Extract provided
==========

This is a well-written, thought provoking article.
I like the use of the term “gaslighting” — quite fitting. I have seen the movie Gaslight many times and love the psychological suspense, the acting, the writing, and the resolution of the plot. OK, I admit I adore Ingrid Bergman, too!
I think emotional manipulation is a great topic for discussion, because virtually all of us can relate on some level. What Yashar Ali writes, in and of itself, definitely has the ring of truth. I’m an emotional guy myself, and it hits home.
However, I think the situation is more complicated than he presents and has more layers than he peels back.
First, I am certainly guilty of emotional manipulation at times, in particular with respect to my spouse. Yep, most definitely I have used the words “Relax, calm down” in a rather invalidating, condescending way. I don’t think it makes me a bad person, just part of the club. I won’t go into detail here about my relationship with my wife, for the sake of privacy. Suffice it to say, she and I would agree I have at times been guilty as charged. Nevertheless, for purposes of this post, I would appreciate the reader to think of me as a Human Being and not merely a Man, see what I mean?

==========

Data extract

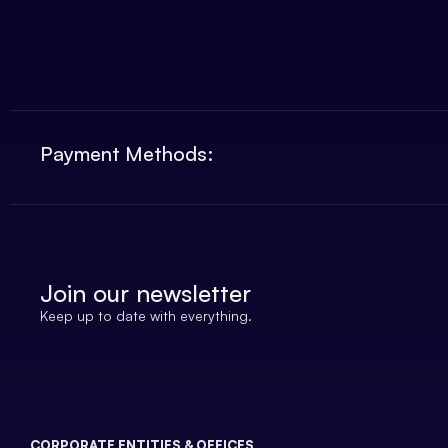
Payment Methods:
Join our newsletter
Keep up to date with everything.
CORPORATE ENTITIES & OFFICES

==========

What you should do
Transcribe the passage of the comment on emotional manipulation from "This is a well-written, thought" to "he peels back.".

Response below
This is a well-written, thought provoking article.
I like the use of the term “gaslighting” — quite fitting. I have seen the movie Gaslight many times and love the psychological suspense, the acting, the writing, and the resolution of the plot. OK, I admit I adore Ingrid Bergman, too!
I think emotional manipulation is a great topic for discussion, because virtually all of us can relate on some level. What Yashar Ali writes, in and of itself, definitely has the ring of truth. I’m an emotional guy myself, and it hits home.
However, I think the situation is more complicated than he presents and has more layers than he peels back.